Assured Autonomy with Neuro-Symbolic Perception
R. Spencer Hallyburton, Miroslav Pajic
TL;DR
The paper addresses the lack of assured robustness in perception for cyber-physical systems by highlighting vulnerabilities of pattern-matching DNNs and introducing a neuro-symbolic perception framework, NeuSPaPer, that combines joint object detection with scene graph generation to enable reasoning over semantic relationships. It leverages foundation models for offline knowledge extraction and specialized SGG models for real-time inference, with per-sensor and cross-sensor integrity checks guided by physics-based knowledge. Feasibility studies on nuScenes and CARLA show that scene-graph-based integrity can detect previously stealthy attacks like frustum attacks, improving resilience in multi-sensor fusion. The contributions include a vulnerability analysis, a neuro-symbolic perception and integrity architecture, and an initial feasibility demonstration that motivates future full-stack neuro-symbolic perception research for trusted autonomy in CPS.
Abstract
Many state-of-the-art AI models deployed in cyber-physical systems (CPS), while highly accurate, are simply pattern-matchers.~With limited security guarantees, there are concerns for their reliability in safety-critical and contested domains.
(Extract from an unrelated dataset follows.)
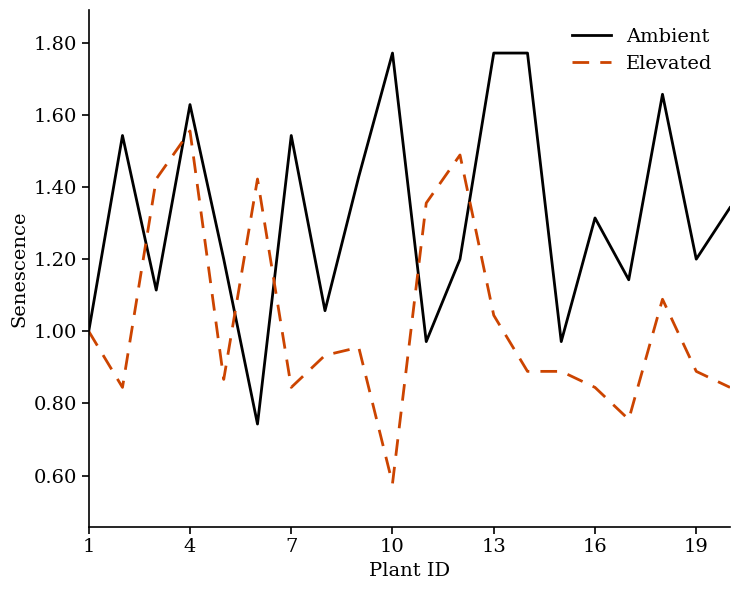

Rank the series by their maximum value, from highest to lowest.

Ambient, Elevated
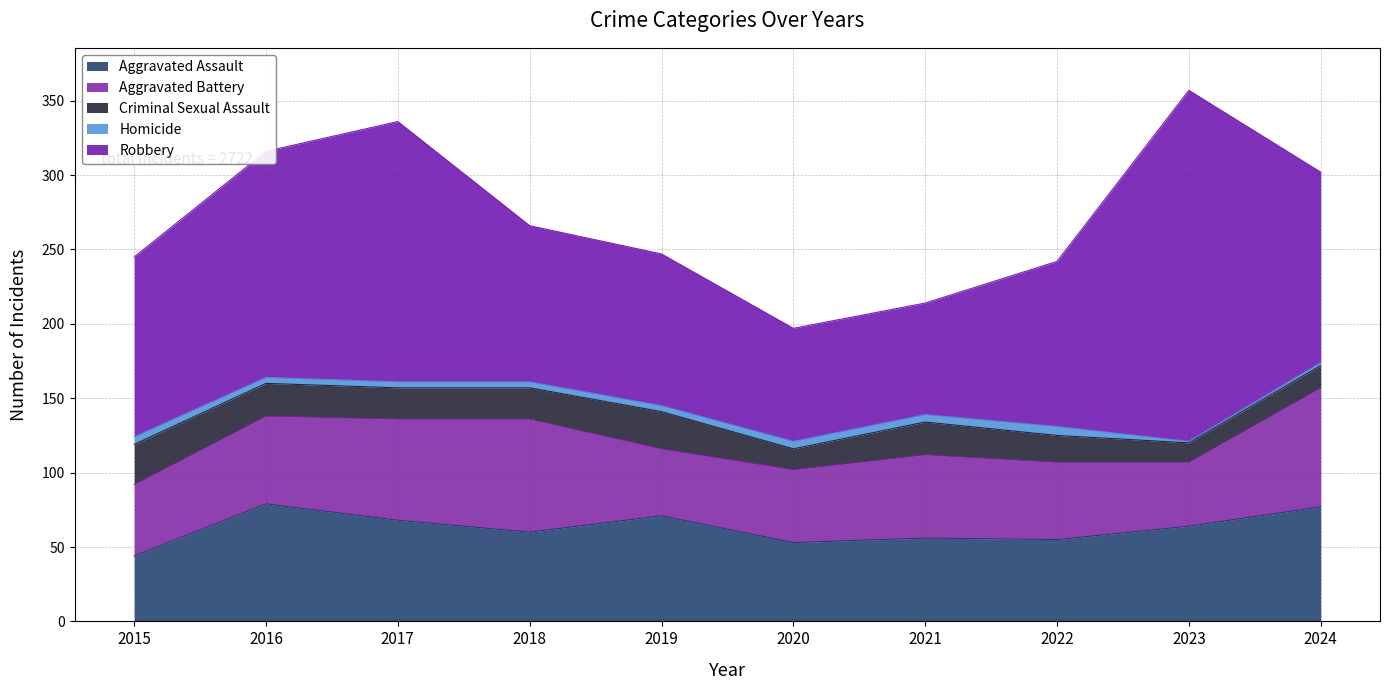

Rank the series at 2023 from highest to lowest value.

Robbery, Aggravated Assault, Aggravated Battery, Criminal Sexual Assault, Homicide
To advance assured AI, we advocate for a paradigm shift that imbues data-driven perception models with symbolic structure, inspired by a human's ability to reason over low-level features and high-level context. We propose a neuro-symbolic paradigm for perception (NeuSPaPer) and illustrate how joint object detection and scene graph generation (SGG) yields deep scene understanding.~Powered by foundation models for offline knowledge extraction and specialized SGG algorithms for real-time deployment, we design a framework leveraging structured relational graphs that ensures the integrity of situational awareness in autonomy. Using physics-based simulators and real-world datasets, we demonstrate how SGG bridges the gap between low-level sensor perception and high-level reasoning, establishing a foundation for resilient, context-aware AI and advancing trusted autonomy in CPS.